UNESCO'ya madde madde Ayasofya cevabı

UNESCO'ya madde madde Ayasofya cevabı
UNESCO'nun Ayasofya açıklamasına Türkiye'den yanıt geldi. Kültür ve Turizm Bakan Yardımcısı Özgül Özkan Yavuz, "UNESCO Sözleşmesinde listeye kayıtlı bir varlığın işlevinin değiştirilmesine engel herhangi bir hüküm bulunmamaktadır. Ayasofya'nın cami olarak kullanılması kesinlikle anılan sözleşmenin ihlali değildir.

86 yıldır müze olarak hizmet veren Ayasofya'nın tekrar ibadete açılma kararından kısa süre önce UNESCO'dan açıklama gelmiş ve "Bir anıtın statüsü hakkında Türkiye’nin aldığı kararı üzüntüyle karşıladık" denmişti.

Kültür ve Turizm Bakan Yardımcısı Özgül Özkan Yavuz da konuyla ilgili Twitter hesabından şu açıklamaları yaptı:

"İstanbul'un Tarihi Alanları"nın bir bileşeni olarak 1985 yılında UNESCO Dünya Miras Listesi'ne kaydedilen Ayasofya, UNESCO'nun 1972 tarihli Dünya Kültürel ve Doğal Mirasının Korunması Sözleşmesinin yanı sıra ulusal mevzuatımız kapsamında da güçlü bir şekilde korunmaktadır.

UNESCO Sözleşmesinde listeye kayıtlı bir varlığın işlevinin değiştirilmesine engel herhangi bir hüküm bulunmamaktadır. Ayasofya'nın cami olarak kullanılması kesinlikle anılan sözleşmenin ihlali değildir. Bu durum Ayasofya’nın üstün evrensel değerini asla etkilememektedir.

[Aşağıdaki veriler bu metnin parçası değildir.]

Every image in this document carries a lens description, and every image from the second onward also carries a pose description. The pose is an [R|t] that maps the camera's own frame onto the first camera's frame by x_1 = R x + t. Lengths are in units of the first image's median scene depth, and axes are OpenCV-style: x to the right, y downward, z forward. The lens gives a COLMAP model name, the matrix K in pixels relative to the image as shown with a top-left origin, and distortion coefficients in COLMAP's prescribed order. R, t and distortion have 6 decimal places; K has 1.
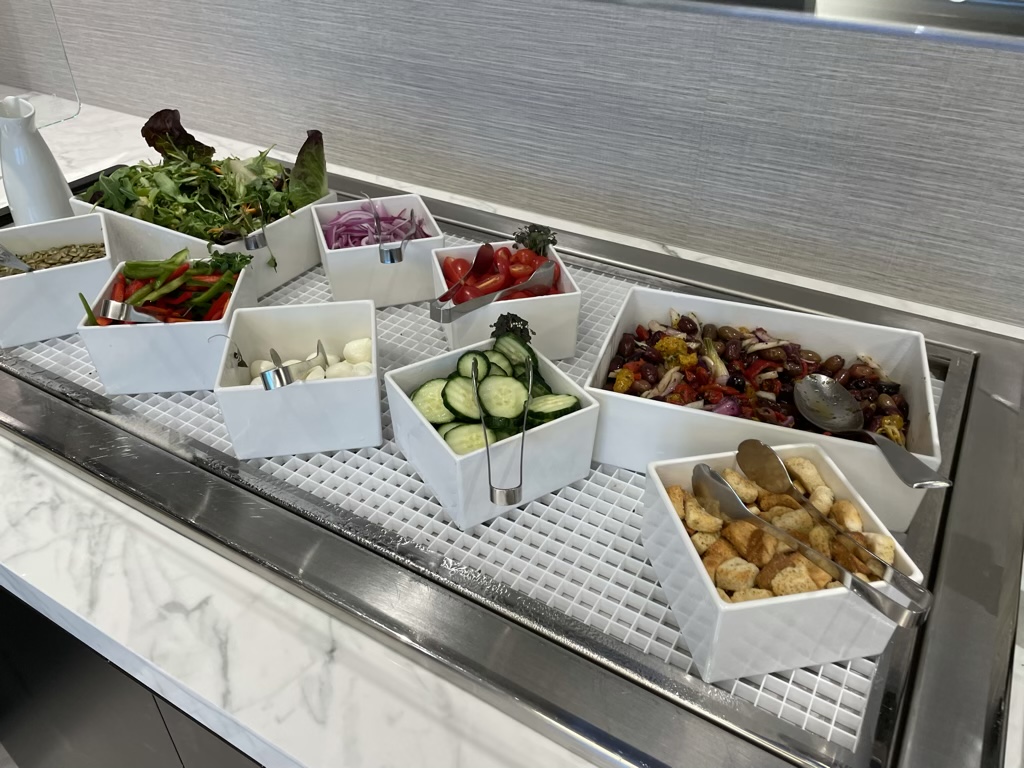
lens RADIAL K [[794.5, 0, 480.0], [0, 794.5, 389.6], [0, 0, 1]] dist [0.083857, -0.114591]
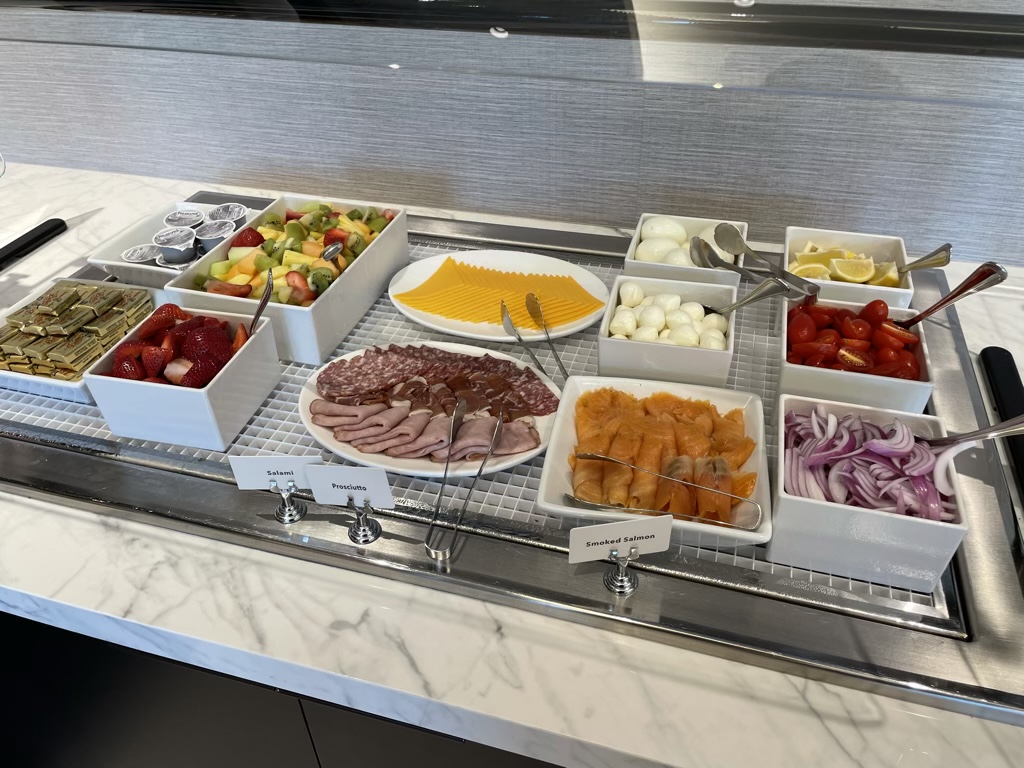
lens RADIAL K [[794.5, 0, 480.0], [0, 794.5, 389.6], [0, 0, 1]] dist [0.083857, -0.114591]
pose [[0.966557, -0.173833, 0.188547, -0.223086], [0.169309, 0.984752, 0.039968, -0.038070], [-0.192620, -0.006709, 0.981251, -0.071902]]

Öte yandan, 8. yüzyılda cami olarak inşa edilmiş ve 13. yüzyılda kiliseye dönüştürülmüş olan ve halen ibadete açık aktif bir kilise olarak kullanılmakta olan İspanya Cordoba Camii, 1984 yılından beri UNESCO Dünya Miras Listesi'nde varlığını sürdürmektedir."

ekran-alintisi-878.jpg

UNESCO NE DEMİŞTİ?

Ayasofya'nın ibadete açılma kararının alınmasından kısa süre önce UNESCO'dan konuyla ilgili açıklama yapılmış ve bir devletin topraklarında bulunan evrensel değere sahip bir yapı için değişiklik yapmamayı garanti altına alması gerektiğini belirten UNESCO, her değişikliğin önceden bildirilmesi ve Dünya Miras Komitesi tarafından incelenmesi gerektiği duyurmuştu.

UNESCO'nun açıklamasında, bu konudaki endişelerin çok sayıda mektupla Türkiye'ye iletildiğini aktarıldığı bildirilerek, "Söz konusu yerin evrensel değerine zarar verebilecek bir karar almadan önce Türk yetkilileri diyalog kurmaya çağırıyoruz" denilmişti.